Kleber Mendonça Filho, o realizador de Retratos fantasmas, embora dele se aproximando, não se deixa seduzir pelo canto do saudosismo. Inicia este documentário, narrado na primeira pessoa, com uma evocação da juventude e de momentos que inspiraram seu primeiro longa-metragem, mas são vários os elementos, inclusive um cachorro a interromper o repouso dos vizinhos durante a noite, que, mesmo fazendo parte das memórias resistentes ao tempo, certamente não é figura lembrada com saudosismo. Não estamos, portanto, diante de uma manifestação de exaltação do passado, mas sim de sua importância na formação de uma personalidade. Já nessa primeira parte o tema principal do filme, as mudanças - nem sempre para melhor, ressalte-se - aparece claramente. O tema central, a modificação do cenário urbano, presente nos planos de abertura, vai aos poucos sendo dirigido para o processo que transformou os cinemas de rua em igrejas, supermercados e, em alguns, casos, em ruínas, símbolos de uma crise. É uma época em que o cão antes mencionado é uma espécie de sentinela, guardião da tranquilidade familiar ameaçada pela violência. Assim, os cinemas foram fechados, inclusive pelo fato de as bilheterias localizadas na rua serem alvos fáceis do mais significativo dos elementos gerados pela deterioração urbana.
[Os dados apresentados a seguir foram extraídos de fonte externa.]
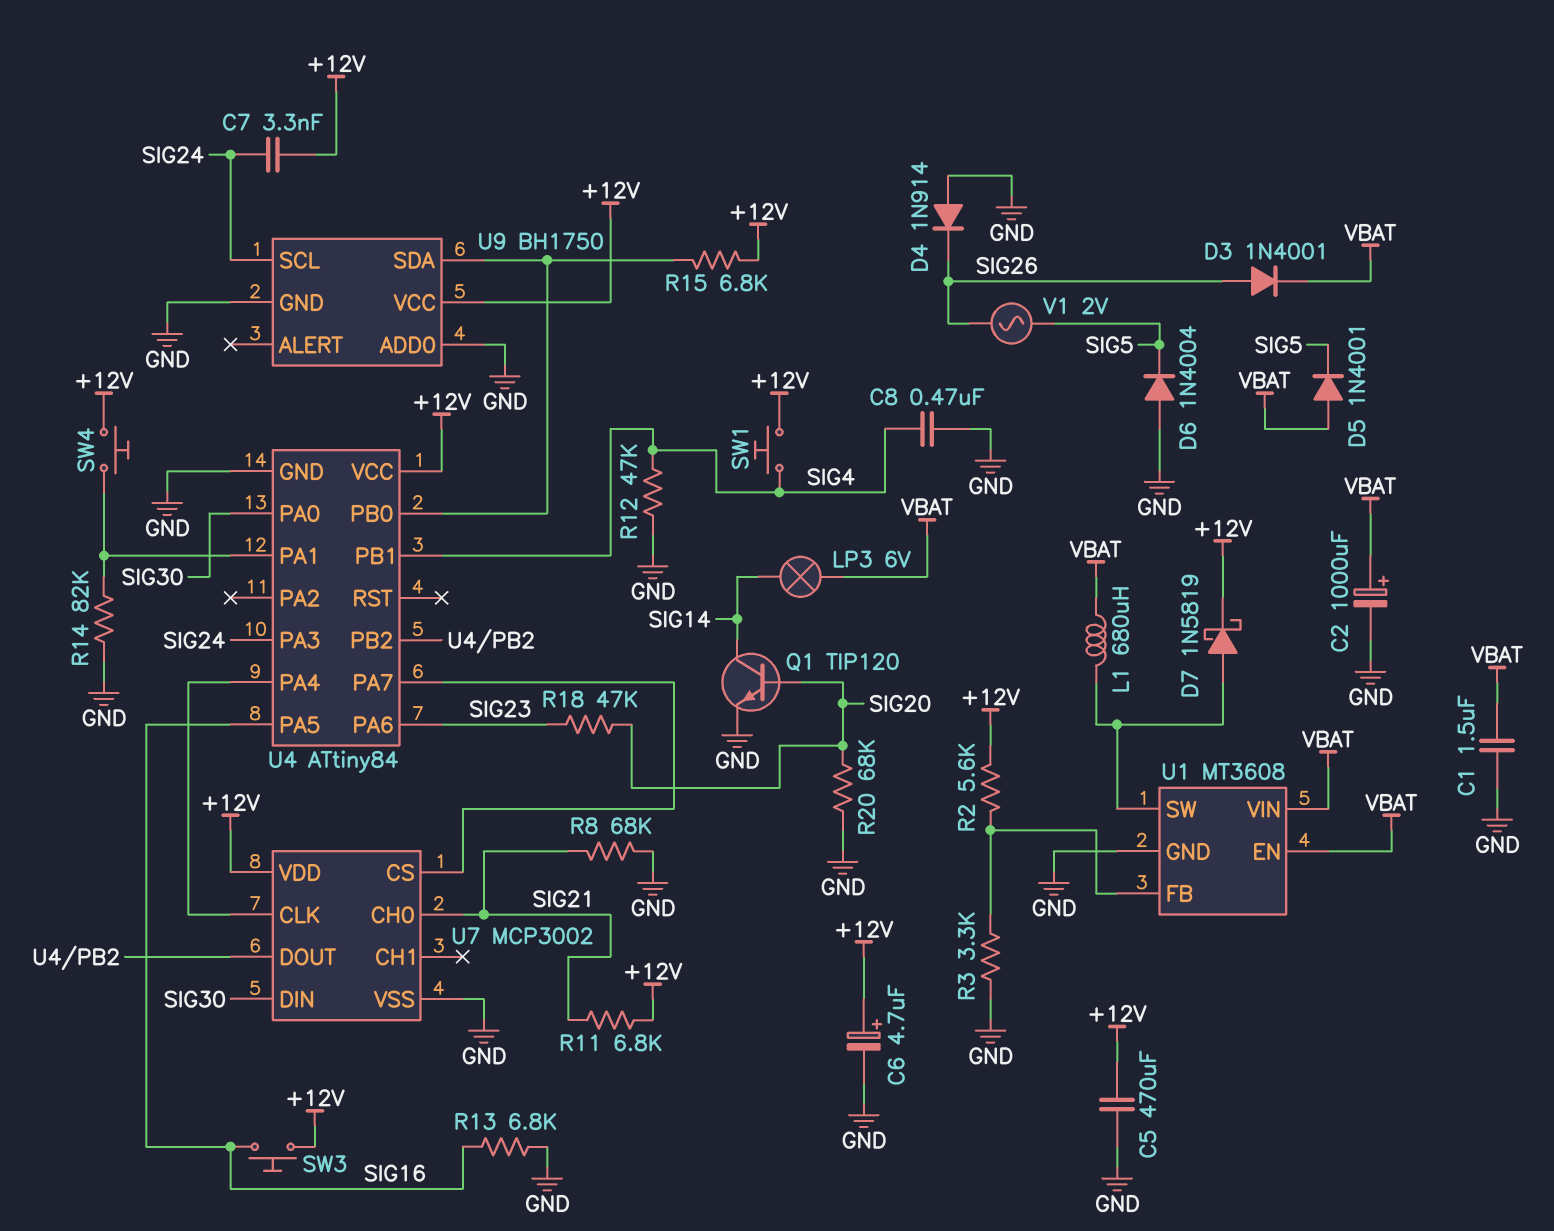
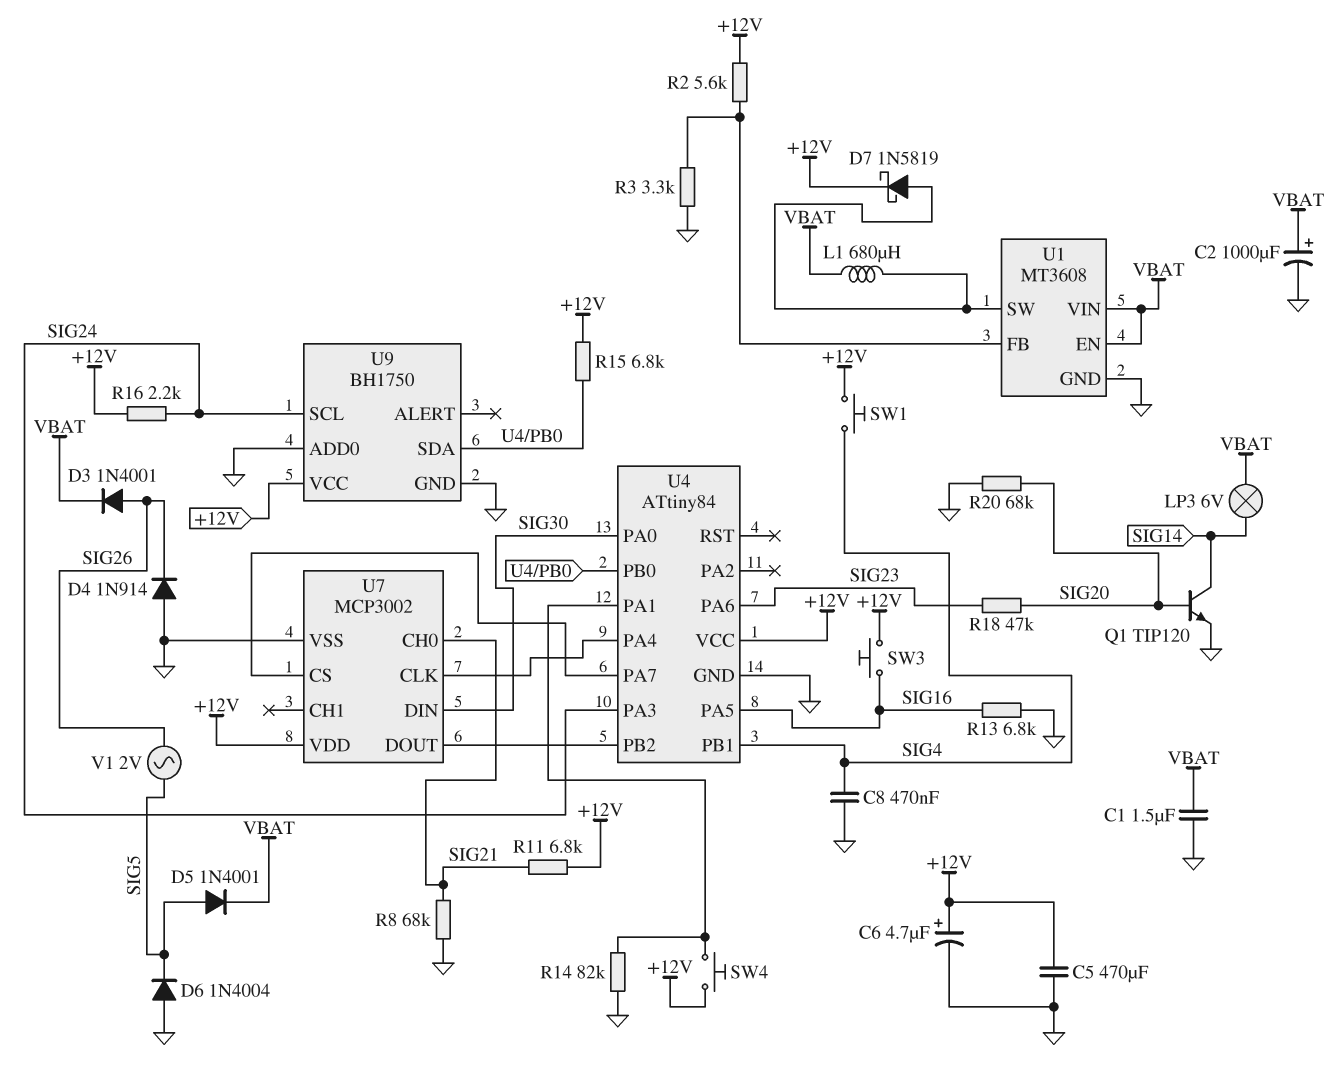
C7: 3.3nF (+12V, SIG24) -> none
D5: diode 1N4001 (A VBAT, K SIG5) -> diode 1N4001 (A SIG5, K VBAT)
R12: 47k (GND, SIG4) -> none
R16: none -> 2.2k (+12V, SIG24)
Mendonça Filho, que começou a realizar longas-metragens quando os atuais e excelentes cinemas dos centros comerciais já haviam substituindo os antigos, não exalta o passado, mas constata que a transformação descaracterizou cidades e transformou seus centros em território difícil de ser frequentado. Numa cena final surpreendente, talvez gerada por trecho semelhante em Taxi Driver - Motorista de Táxi, de Martin Scorsese, na qual o próprio diretor aparecia, o realizador agora volta ao tema principal do desaparecimento em Bacurau, seu filme anterior, realizado em parceria com Juliano Dornelles. Desta vez é o próprio ser humano que desaparece, sem que o filme tenha antes explorado tal tema com mais profundidade, preferindo a ênfase no surgimento de ruínas, substitutas do luxo de salas antigas, primorosos espaços dedicados ao cinema e que aos poucos foram transformados pela força de uma realidade que permanecia no espaço exterior. Qualquer espectador, mesmo longe de Recife, terá com que se identificar com o narrador destes retratos, que sintetizam transformações que sepultam o passado e ameaçam o ser humano com incertezas como diante de um fantasma, semelhante àquele que se intromete numa fotografia que integra o acervo e as lembranças deste documentário, mais um a enriquecer o cinema brasileiro em tal gênero.